Data entries
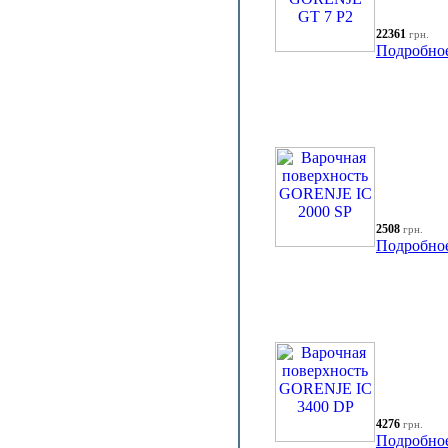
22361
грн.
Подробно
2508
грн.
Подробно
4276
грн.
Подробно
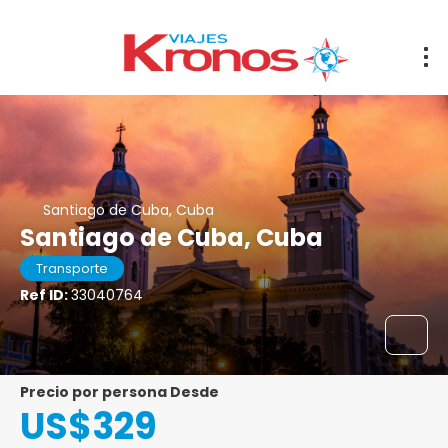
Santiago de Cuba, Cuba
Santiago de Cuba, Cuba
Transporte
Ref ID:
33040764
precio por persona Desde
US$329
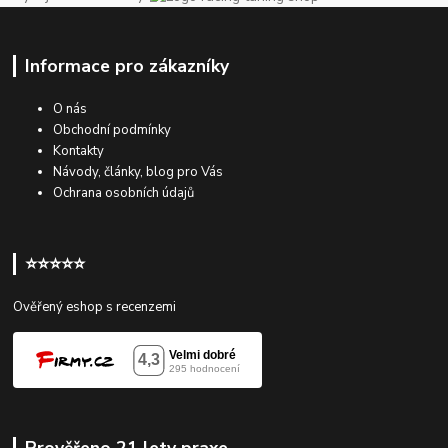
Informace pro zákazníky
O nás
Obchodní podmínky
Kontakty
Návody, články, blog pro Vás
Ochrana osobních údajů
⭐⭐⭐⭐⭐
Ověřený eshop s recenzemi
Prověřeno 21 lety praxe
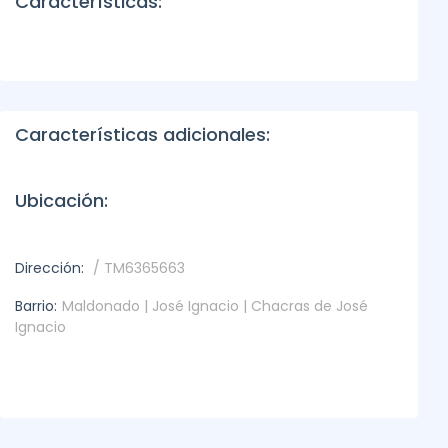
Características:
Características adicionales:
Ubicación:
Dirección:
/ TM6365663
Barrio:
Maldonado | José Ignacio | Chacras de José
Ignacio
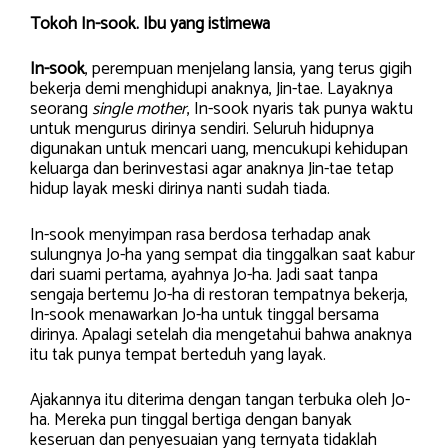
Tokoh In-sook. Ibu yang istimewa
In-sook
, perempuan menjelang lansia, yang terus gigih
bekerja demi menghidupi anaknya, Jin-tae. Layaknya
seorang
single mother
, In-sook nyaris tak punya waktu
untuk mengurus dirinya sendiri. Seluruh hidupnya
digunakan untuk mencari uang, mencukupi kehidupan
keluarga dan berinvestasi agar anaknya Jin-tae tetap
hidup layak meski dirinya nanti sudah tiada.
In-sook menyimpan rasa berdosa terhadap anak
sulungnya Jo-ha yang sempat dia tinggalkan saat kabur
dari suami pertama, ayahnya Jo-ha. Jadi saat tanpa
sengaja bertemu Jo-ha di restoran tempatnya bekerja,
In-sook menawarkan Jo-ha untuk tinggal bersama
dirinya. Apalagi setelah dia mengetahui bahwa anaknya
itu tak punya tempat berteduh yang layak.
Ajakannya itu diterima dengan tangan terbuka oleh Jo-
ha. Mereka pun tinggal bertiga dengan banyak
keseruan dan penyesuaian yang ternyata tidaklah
--
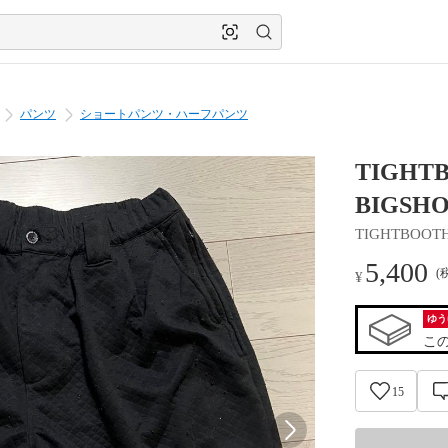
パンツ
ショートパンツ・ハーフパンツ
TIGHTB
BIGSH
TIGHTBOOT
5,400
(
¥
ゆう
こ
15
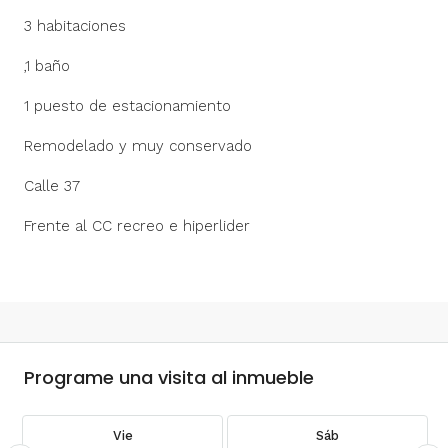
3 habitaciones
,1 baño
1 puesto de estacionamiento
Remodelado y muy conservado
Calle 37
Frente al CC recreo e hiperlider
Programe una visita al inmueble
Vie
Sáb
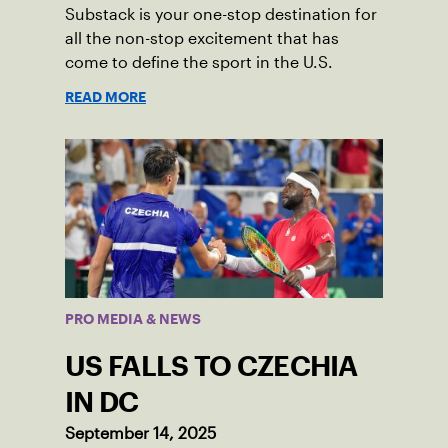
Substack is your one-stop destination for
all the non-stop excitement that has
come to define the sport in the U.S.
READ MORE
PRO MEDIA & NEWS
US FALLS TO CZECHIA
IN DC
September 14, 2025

**Request:**
When the entries above show the word "untuk" in a line, copy that line out.

**Answer below:**
untuk mengurus dirinya sendiri. Seluruh hidupnya
digunakan untuk mencari uang, mencukupi kehidupan
In-sook menawarkan Jo-ha untuk tinggal bersama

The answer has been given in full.